Problem details: Your answer should consist only of the records, copied exactly, with the images removed.

Material for this task:
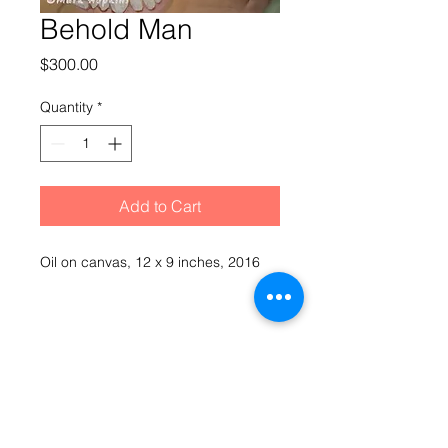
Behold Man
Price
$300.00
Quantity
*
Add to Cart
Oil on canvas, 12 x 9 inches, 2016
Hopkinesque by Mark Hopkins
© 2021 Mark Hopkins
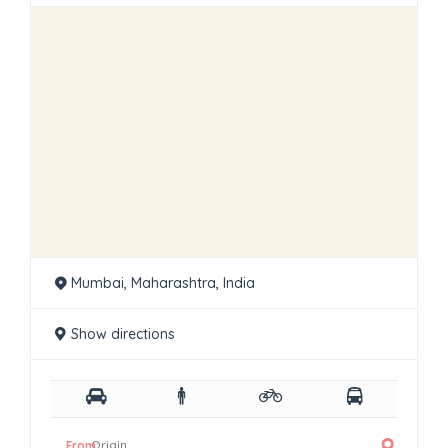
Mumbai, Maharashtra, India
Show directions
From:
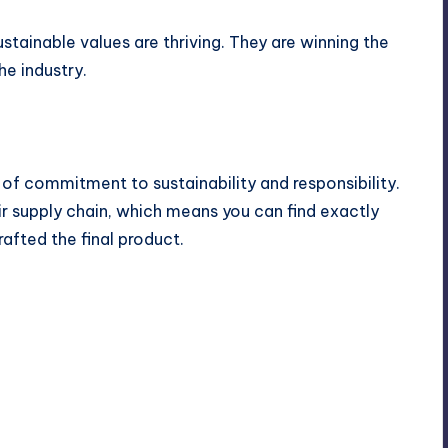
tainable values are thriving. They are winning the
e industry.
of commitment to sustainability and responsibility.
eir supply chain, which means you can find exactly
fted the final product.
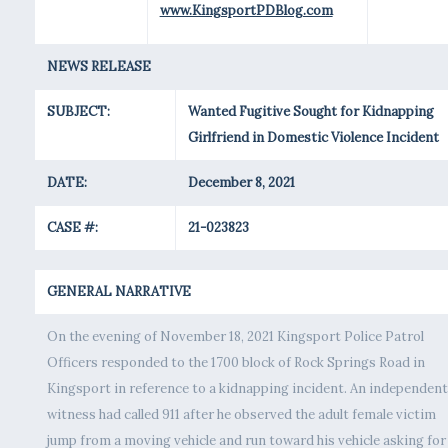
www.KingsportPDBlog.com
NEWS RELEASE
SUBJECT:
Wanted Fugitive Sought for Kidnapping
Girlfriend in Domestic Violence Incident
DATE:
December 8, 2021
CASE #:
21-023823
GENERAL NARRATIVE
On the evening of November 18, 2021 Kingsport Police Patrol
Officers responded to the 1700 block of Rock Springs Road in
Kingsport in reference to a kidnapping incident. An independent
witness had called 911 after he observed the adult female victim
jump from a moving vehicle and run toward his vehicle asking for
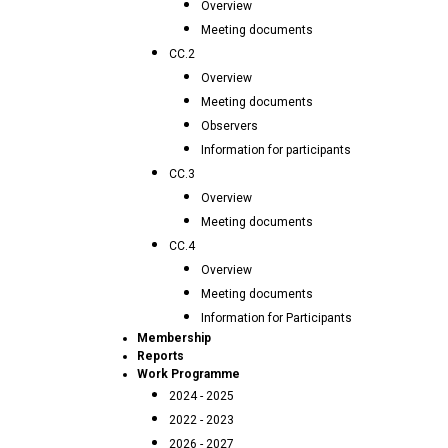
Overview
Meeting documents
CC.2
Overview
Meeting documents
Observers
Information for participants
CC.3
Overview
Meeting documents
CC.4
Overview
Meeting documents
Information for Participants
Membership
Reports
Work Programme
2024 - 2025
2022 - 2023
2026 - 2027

Answer section:
Behold Man
Price
$300.00
Quantity
*
Add to Cart
Oil on canvas, 12 x 9 inches, 2016
Hopkinesque by Mark Hopkins
© 2021 Mark Hopkins
Mumbai, Maharashtra, India
Show directions
From:
tainable values are thriving. They are winning the
e industry.
of commitment to sustainability and responsibility.
eir supply chain, which means you can find exactly
fted the final product.
www.KingsportPDBlog.com
NEWS RELEASE
SUBJECT:
Wanted Fugitive Sought for Kidnapping
Girlfriend in Domestic Violence Incident
DATE:
December 8, 2021
CASE #:
21-023823
GENERAL NARRATIVE
On the evening of November 18, 2021 Kingsport Police Patrol
Officers responded to the 1700 block of Rock Springs Road in
Kingsport in reference to a kidnapping incident. An independent
witness had called 911 after he observed the adult female victim
jump from a moving vehicle and run toward his vehicle asking for
Overview
Meeting documents
CC.2
Overview
Meeting documents
Observers
Information for participants
CC.3
Overview
Meeting documents
CC.4
Overview
Meeting documents
Information for Participants
Membership
Reports
Work Programme
2024 - 2025
2022 - 2023
2026 - 2027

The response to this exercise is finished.